⟨
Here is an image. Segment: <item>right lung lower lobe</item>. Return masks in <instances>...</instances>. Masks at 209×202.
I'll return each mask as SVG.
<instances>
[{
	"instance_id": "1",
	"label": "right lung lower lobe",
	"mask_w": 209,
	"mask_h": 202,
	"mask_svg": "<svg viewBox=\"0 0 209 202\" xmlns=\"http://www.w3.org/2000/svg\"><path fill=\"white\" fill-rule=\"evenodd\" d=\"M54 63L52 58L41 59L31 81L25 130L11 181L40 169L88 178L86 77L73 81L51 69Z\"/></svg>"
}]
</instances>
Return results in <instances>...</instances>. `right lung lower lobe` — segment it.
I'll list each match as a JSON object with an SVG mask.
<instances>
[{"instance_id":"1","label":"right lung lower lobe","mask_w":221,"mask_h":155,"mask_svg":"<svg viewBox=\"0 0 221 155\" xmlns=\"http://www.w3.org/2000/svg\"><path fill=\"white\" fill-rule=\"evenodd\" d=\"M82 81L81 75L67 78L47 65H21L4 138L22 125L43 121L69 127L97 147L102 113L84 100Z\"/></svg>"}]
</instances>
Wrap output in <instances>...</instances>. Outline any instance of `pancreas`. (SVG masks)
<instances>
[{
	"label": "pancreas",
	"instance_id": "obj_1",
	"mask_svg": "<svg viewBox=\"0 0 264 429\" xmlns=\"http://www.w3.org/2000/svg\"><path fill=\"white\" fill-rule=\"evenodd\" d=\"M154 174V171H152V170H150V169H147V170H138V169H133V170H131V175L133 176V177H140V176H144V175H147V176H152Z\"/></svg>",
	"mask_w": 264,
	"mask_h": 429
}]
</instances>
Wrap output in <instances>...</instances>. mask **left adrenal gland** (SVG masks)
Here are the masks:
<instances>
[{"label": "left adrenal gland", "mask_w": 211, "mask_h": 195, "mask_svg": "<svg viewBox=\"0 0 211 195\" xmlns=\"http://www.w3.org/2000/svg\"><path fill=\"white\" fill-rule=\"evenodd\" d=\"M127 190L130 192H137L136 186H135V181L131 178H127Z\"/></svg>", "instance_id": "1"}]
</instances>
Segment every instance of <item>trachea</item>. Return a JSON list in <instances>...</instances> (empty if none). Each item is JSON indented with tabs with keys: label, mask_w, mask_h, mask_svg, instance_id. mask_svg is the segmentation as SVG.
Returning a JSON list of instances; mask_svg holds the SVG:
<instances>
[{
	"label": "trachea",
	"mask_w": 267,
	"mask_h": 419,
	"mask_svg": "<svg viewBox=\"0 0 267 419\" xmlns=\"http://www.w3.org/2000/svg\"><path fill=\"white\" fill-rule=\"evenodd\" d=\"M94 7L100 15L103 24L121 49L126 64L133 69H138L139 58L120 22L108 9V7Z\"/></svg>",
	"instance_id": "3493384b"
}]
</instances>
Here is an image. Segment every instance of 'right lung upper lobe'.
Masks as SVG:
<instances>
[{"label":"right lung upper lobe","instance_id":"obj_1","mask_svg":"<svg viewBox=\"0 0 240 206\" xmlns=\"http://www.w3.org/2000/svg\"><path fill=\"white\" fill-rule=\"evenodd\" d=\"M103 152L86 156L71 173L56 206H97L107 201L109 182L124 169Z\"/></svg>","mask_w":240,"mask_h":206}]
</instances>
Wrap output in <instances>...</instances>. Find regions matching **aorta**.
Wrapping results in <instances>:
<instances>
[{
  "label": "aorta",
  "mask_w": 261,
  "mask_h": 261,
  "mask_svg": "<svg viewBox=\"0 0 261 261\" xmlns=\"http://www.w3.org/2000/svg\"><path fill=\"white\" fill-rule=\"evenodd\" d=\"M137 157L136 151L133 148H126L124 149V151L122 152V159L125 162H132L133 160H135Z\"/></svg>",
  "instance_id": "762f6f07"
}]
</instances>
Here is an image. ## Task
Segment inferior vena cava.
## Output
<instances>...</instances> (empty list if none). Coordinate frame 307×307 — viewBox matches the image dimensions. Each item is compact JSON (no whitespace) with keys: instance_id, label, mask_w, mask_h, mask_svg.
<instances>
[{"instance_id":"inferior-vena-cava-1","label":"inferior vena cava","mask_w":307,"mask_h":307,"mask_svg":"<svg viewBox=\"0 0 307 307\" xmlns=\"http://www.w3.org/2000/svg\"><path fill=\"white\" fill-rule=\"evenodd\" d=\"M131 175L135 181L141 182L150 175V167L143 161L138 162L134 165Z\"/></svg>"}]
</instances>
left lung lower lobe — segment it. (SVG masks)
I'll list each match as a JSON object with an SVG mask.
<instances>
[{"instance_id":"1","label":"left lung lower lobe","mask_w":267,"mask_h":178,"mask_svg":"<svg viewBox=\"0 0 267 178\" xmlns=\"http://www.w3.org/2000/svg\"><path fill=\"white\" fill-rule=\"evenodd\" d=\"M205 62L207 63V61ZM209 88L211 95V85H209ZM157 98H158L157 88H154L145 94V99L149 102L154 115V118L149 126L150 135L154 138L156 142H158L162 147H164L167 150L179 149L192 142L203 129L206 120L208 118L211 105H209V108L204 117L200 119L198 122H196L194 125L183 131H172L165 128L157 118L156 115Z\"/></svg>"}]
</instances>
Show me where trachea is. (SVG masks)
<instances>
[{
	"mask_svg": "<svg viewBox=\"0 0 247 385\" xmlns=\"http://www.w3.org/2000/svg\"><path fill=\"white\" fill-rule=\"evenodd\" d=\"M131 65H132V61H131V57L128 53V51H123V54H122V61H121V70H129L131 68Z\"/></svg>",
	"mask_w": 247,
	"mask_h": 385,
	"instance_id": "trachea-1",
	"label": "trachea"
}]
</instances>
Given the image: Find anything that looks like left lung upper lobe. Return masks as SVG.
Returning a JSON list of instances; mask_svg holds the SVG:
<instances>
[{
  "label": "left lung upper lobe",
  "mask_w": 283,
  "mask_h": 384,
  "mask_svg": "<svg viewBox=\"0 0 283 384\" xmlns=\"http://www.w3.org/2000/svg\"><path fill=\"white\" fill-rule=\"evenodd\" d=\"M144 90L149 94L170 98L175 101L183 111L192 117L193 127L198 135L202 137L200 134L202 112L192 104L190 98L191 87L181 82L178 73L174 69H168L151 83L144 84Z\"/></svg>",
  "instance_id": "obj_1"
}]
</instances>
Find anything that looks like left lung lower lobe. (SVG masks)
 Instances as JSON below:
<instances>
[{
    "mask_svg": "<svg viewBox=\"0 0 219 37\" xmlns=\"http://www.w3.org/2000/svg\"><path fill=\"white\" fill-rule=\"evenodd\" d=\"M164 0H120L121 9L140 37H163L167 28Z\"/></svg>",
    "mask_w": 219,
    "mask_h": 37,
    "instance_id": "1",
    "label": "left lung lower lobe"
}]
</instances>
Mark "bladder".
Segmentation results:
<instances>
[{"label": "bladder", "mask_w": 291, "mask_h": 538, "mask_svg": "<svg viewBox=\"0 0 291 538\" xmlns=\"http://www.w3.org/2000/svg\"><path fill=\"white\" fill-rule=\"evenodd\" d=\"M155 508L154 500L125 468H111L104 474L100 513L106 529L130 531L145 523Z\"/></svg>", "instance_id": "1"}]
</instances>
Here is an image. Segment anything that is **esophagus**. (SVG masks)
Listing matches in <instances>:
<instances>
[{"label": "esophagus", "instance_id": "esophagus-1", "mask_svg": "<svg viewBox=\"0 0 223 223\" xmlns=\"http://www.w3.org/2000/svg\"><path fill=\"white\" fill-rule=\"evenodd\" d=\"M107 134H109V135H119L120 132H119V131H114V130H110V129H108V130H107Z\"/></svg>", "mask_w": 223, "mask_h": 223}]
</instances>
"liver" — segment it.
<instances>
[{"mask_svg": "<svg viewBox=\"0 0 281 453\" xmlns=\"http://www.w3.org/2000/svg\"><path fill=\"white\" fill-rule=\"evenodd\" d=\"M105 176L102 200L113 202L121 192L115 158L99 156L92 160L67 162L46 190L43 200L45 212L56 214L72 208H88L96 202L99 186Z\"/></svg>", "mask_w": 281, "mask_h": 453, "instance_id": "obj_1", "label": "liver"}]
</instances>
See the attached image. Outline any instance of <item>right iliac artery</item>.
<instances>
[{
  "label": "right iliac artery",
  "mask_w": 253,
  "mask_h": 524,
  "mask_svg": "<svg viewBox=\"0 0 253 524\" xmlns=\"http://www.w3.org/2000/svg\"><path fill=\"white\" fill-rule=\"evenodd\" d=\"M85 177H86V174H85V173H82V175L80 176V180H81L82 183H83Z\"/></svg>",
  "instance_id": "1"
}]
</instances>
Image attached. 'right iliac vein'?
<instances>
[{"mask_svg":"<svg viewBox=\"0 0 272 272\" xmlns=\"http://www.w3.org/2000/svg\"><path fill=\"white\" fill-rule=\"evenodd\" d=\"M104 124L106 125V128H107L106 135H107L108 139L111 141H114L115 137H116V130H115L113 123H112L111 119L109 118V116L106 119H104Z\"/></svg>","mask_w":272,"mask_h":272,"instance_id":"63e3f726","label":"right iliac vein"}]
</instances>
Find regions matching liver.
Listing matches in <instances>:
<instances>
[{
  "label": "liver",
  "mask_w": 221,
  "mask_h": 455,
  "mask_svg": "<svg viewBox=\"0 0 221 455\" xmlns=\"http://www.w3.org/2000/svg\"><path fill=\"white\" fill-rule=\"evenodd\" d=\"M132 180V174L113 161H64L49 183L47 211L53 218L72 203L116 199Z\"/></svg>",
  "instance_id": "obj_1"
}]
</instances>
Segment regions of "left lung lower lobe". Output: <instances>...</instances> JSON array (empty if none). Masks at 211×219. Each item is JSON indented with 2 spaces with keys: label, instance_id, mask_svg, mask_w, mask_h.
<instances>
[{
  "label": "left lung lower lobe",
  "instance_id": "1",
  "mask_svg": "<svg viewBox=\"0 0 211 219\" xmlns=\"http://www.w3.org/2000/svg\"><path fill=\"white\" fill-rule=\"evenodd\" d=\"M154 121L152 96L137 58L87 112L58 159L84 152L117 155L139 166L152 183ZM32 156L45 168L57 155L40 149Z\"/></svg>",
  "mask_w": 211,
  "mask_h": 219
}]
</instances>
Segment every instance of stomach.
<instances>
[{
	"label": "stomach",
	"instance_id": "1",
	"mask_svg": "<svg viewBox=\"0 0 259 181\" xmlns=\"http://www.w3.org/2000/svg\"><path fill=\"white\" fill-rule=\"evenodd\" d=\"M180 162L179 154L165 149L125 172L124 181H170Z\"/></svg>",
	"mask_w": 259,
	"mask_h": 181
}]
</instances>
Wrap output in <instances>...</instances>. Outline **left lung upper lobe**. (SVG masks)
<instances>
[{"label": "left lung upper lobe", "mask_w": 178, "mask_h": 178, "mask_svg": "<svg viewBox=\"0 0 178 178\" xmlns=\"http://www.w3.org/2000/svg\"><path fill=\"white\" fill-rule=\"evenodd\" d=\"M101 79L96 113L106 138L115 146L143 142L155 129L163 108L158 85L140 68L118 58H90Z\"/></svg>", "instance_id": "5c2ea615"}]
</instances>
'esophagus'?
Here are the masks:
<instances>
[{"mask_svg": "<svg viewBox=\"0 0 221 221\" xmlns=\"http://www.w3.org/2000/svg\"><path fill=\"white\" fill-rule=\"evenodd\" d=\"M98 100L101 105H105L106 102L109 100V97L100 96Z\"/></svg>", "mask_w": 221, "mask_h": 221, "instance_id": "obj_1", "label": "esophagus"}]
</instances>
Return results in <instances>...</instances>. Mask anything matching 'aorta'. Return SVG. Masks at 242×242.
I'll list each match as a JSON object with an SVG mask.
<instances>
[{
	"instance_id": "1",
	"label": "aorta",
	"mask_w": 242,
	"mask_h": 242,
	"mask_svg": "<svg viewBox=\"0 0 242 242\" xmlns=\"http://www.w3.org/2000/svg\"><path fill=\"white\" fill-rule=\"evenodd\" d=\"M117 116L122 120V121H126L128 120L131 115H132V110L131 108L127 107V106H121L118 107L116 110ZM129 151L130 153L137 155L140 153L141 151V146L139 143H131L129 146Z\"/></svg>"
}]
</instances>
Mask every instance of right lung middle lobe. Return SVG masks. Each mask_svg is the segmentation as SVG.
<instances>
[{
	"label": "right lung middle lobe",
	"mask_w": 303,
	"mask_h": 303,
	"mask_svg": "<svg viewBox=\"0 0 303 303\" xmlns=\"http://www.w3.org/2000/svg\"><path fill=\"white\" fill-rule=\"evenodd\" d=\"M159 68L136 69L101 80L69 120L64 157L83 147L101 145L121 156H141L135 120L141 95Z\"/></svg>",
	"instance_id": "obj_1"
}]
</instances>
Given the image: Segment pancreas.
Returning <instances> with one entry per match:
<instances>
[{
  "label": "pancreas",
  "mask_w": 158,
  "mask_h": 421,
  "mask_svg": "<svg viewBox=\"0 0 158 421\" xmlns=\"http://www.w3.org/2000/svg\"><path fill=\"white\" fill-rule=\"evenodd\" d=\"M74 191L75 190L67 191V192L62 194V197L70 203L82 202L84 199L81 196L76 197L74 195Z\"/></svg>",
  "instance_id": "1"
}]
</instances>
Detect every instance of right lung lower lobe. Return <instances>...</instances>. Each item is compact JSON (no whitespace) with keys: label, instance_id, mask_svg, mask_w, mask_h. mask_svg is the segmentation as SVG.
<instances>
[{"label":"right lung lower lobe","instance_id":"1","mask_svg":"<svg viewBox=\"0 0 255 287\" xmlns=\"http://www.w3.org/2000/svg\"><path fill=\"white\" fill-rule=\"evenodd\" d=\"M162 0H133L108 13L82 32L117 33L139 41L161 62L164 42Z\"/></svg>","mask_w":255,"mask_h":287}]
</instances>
⟩
> WHAT IS REQUIRED
Count the lines in the material above that contain the word "looks", treating case as significant. Give only the number.

> SOLUTION TO THIS PROBLEM
2